§ RECORDED INFORMATION

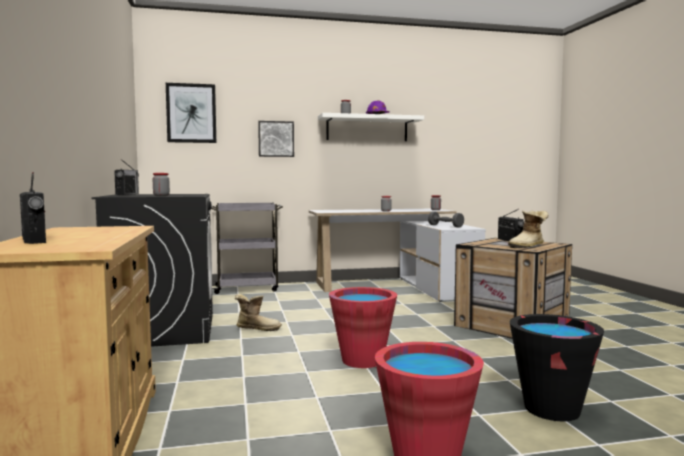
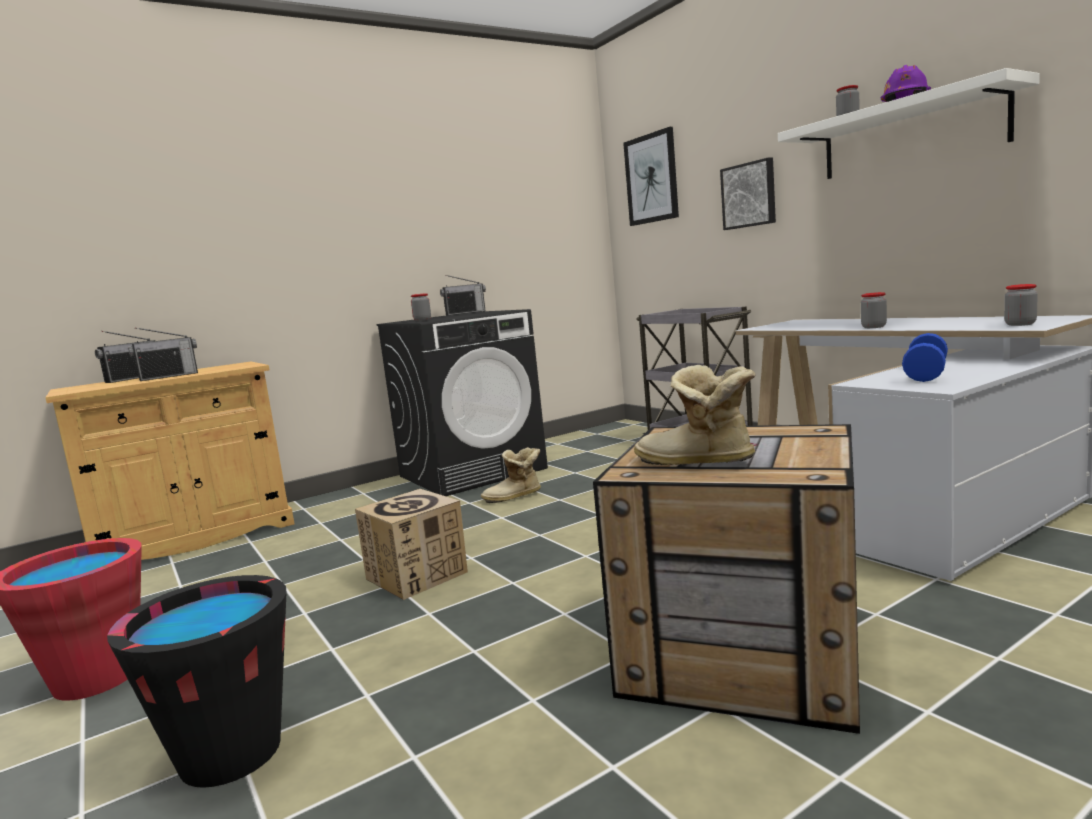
camera: 70 degrees right, 5 degrees up
boot [235,294,282,331] -> boot turned 90 degrees clockwise [481,447,541,503]
red bucket [329,287,397,368] -> cardboard box [355,489,468,600]
grey dumbbell [428,211,464,228] -> blue dumbbell [902,333,948,382]
radio [498,209,524,241] -> radio moved to [128,327,198,381]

§ DIRECTIONS
Line by line, write out the records above exactly, skipping the pictures.

§ REPLY TO THE TASK
camera: 70 degrees right, 5 degrees up
boot [235,294,282,331] -> boot turned 90 degrees clockwise [481,447,541,503]
red bucket [329,287,397,368] -> cardboard box [355,489,468,600]
grey dumbbell [428,211,464,228] -> blue dumbbell [902,333,948,382]
radio [498,209,524,241] -> radio moved to [128,327,198,381]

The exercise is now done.